Busou Shinki: Originally intended as curiosities for the rich, Busou Shinki have seen a variety of uses. Originally patterned after a widely-used design of mechanical soldier golem, Shinki are feminine mechanical homunculi that stand about one-twelfth the size of an adult human. Among homunculi, Shinki are known to be intelligent and generally emotive, and are often held up as examples of sentience among tawkin. The very first pseudo-Shinki were repurposed scale models of the mechanical soldier body used for intelligence testing; while they demonstrated sentience, they were also too expensive to mass-produce for military purposes. A noble took interest in the little mechanical girls, and now several different golem magifactories produce small numbers of Shinki in a variety of models. All Shinki use a similar base body licensed from the original creators, but their appearances can vary.

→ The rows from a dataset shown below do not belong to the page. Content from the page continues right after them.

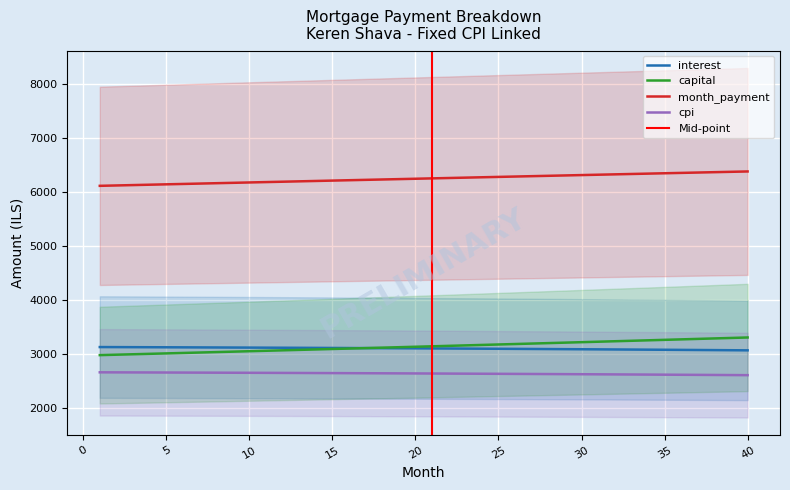

Which series has the largest total across all categories?

month_payment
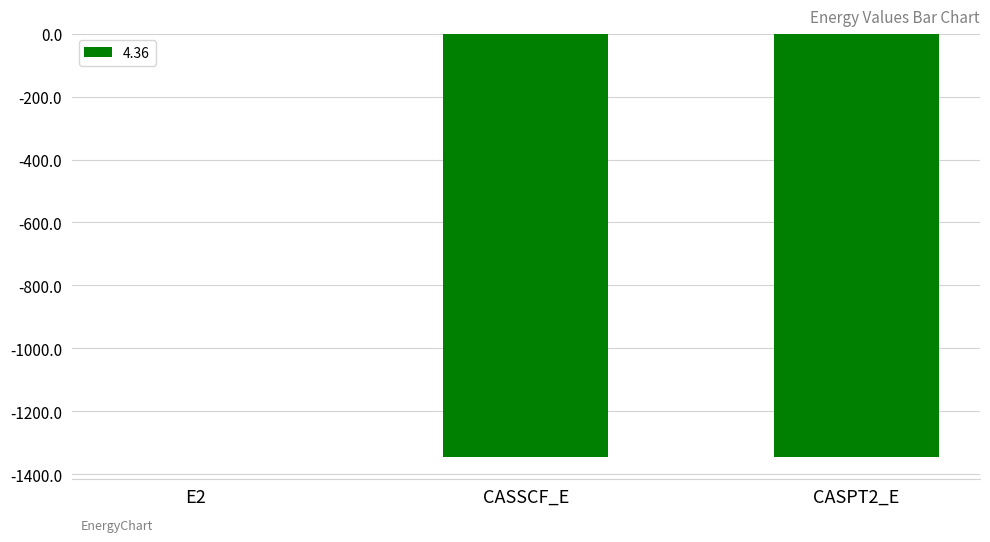

Which category has the highest value across all series?

E2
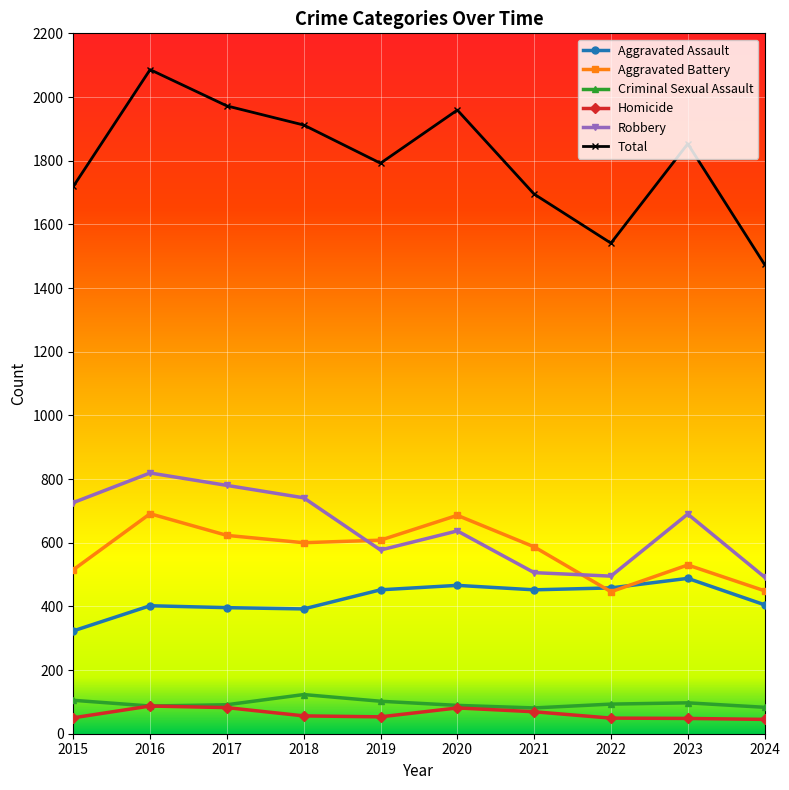

What is the total value across all series at 2018?

3824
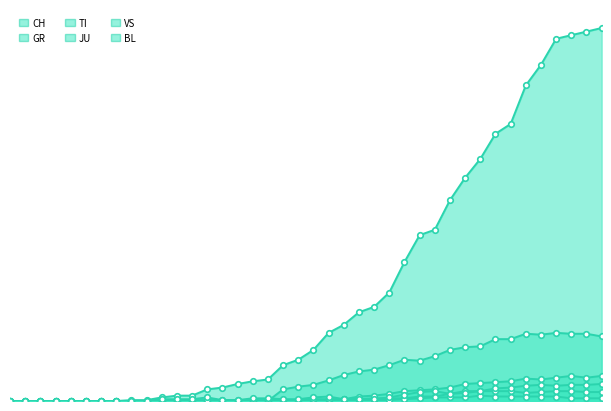

What is the maximum value for TI?

76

The mind pattern sources for most Shinki are generated from among humans and stored to be copied, giving each Shinki of a given model identical starting personalities, though they have a tendency to diverge quickly within the first few months. Shinki intelligences also feature an innovation designed for modularity among combat intelligences: a trio of small modifier-holders intended to easily give combat troops equipped with different equipment different behaviors without lengthy training. Among the well-off, including young nobles and merchants, Shinki have become popular enough in certain regions to be a common sight among gatherings of the wealthy. Staying close to their roots, most Shinki models have weapons and armor made for them; some for display, but most for combat. Recently, this has lead to a renewed interest by militaries in the Shinki design, and some full-size Shinki have entered limited production to be used either as squad leaders for golem forces or as special operations units.

There's my first bit. I tried to keep Shinki decently close to existing concepts while also giving full-scale Shinki a presence. Feel free to make suggestions on my parts as well as adding your own.